By clustering filters based on their contribution patterns (using Pearson correlation and Louvain community detection), the authors demonstrate targeted editing: lesioning clusters responsible for hair color or teeth leads to semantically meaningful changes in generated images, with the network often compensating to maintain realism. However, lesioning clusters responsible for critical features (e.g., eyes) exposes the limits of this robustness.
Practical Implications
- Interpretability: MSA provides actionable, fine-grained attributions for internal units, supporting model debugging, scientific analysis, and regulatory compliance in high-stakes domains.
- Model Editing and Compression: The ability to identify redundant or detrimental units enables principled pruning, expert removal, or targeted retraining, potentially reducing inference costs without sacrificing performance.
- Robustness Analysis: MSA quantifies the resilience of models to internal failures, informing the design of fault-tolerant architectures.
- Task Decomposition: By mapping unit contributions to specific outputs or tasks, MSA facilitates the discovery of emergent specialization and modularity in large models.
Computational Considerations
MSA's main limitation is computational cost, as the number of perturbation combinations grows factorially with the number of units.

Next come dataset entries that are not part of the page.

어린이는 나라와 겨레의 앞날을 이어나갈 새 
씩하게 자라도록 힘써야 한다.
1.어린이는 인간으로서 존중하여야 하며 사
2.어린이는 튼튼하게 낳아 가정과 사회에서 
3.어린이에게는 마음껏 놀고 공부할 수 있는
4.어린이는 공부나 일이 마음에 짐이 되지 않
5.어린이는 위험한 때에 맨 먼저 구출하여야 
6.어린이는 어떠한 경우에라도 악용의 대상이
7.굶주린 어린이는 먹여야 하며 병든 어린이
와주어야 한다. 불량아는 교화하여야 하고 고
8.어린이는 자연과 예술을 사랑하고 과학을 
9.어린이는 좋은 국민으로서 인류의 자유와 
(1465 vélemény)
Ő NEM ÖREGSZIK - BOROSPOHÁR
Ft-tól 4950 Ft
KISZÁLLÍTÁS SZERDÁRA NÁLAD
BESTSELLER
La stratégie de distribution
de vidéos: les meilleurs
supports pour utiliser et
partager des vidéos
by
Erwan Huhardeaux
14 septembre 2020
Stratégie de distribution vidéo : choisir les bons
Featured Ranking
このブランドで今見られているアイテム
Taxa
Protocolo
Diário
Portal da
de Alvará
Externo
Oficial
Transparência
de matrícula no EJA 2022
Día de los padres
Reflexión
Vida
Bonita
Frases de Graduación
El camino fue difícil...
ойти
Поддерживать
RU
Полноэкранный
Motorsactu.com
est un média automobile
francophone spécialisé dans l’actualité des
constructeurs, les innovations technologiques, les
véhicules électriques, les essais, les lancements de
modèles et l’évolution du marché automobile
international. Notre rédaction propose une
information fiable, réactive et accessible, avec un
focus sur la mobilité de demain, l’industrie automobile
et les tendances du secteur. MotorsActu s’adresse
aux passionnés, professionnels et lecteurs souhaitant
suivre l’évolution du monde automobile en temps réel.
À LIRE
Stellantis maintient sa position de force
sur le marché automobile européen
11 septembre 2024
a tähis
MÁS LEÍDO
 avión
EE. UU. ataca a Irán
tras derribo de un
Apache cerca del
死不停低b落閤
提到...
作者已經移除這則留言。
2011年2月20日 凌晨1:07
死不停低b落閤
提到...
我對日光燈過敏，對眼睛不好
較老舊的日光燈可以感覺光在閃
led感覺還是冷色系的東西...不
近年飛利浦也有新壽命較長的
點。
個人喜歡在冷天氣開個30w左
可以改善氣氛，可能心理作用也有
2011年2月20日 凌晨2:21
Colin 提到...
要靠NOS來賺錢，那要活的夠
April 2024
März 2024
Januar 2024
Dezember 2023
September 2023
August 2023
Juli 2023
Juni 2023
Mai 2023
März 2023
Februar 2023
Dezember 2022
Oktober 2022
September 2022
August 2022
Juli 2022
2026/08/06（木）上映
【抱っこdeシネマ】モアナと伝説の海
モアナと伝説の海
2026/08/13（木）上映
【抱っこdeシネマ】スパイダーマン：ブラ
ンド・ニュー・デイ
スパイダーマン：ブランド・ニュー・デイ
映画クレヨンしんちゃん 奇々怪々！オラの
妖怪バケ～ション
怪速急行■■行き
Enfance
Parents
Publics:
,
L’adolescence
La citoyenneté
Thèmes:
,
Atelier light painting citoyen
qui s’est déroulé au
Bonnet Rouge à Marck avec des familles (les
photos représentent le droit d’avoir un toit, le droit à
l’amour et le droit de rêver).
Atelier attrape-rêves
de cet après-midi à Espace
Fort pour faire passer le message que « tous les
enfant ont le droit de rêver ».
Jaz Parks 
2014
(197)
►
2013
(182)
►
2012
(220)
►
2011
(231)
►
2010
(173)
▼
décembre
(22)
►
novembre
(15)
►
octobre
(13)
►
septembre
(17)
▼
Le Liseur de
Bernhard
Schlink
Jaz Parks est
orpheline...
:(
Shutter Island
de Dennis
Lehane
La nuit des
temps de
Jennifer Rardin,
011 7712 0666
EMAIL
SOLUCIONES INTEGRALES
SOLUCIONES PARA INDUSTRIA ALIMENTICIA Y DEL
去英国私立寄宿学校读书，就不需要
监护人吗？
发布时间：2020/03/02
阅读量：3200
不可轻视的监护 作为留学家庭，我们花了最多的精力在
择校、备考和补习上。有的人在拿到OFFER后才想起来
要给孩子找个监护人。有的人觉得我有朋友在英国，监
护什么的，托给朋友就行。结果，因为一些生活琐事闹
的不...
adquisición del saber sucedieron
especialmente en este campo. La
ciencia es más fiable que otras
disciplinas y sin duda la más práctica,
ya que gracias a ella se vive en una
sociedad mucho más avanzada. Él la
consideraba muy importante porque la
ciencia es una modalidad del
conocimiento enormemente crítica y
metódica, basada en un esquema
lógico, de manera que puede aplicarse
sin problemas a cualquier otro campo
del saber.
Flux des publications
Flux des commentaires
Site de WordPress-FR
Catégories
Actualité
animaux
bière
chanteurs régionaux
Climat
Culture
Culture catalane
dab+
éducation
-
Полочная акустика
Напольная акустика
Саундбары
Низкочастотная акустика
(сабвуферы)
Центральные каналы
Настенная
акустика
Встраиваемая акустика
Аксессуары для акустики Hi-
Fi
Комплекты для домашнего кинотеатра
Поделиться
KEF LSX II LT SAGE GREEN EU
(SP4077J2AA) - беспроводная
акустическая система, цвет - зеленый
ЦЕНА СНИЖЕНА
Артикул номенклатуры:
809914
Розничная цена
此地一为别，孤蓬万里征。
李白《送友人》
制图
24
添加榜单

The authors mitigate this via Monte Carlo sampling of permutations, but large-scale applications (e.g., Mixtral 8x7B) remain resource-intensive (nine days on a single A100 GPU). Future work may incorporate advanced sampling strategies to further accelerate estimation.
Theoretical and Future Directions
MSA's game-theoretic foundation ensures fair and principled attribution, satisfying desirable axioms (efficiency, symmetry, dummy, additivity). The extension to Shapley Modes for multidimensional outputs is a significant theoretical advance, enabling attribution in generative and sequence models.
Open questions include:
- Mechanistic interpretability: While MSA quantifies "what" each unit does, it does not explain "how" or "why" these contributions arise. Integrating MSA with mechanistic analysis or probing methods could yield deeper insights.
- Higher-order interactions: The current focus is on individual unit contributions; extending MSA to systematically analyze interactions among groups of units (beyond pairwise) could reveal complex dependencies and redundancies.
- Integration with training: Leveraging MSA during training (e.g., for dynamic pruning or specialization encouragement) may lead to more efficient or interpretable models.
Conclusion
This work establishes MSA as a versatile, theoretically grounded, and practically useful tool for deep network attribution. By enabling multidimensional, unit-level explanations across architectures and tasks, it advances the state of XAI and opens new avenues for model analysis, editing, and compression. The empirical findings challenge prevailing assumptions about weight-importance correspondence and highlight the nuanced interplay between redundancy, specialization, and robustness in modern neural networks.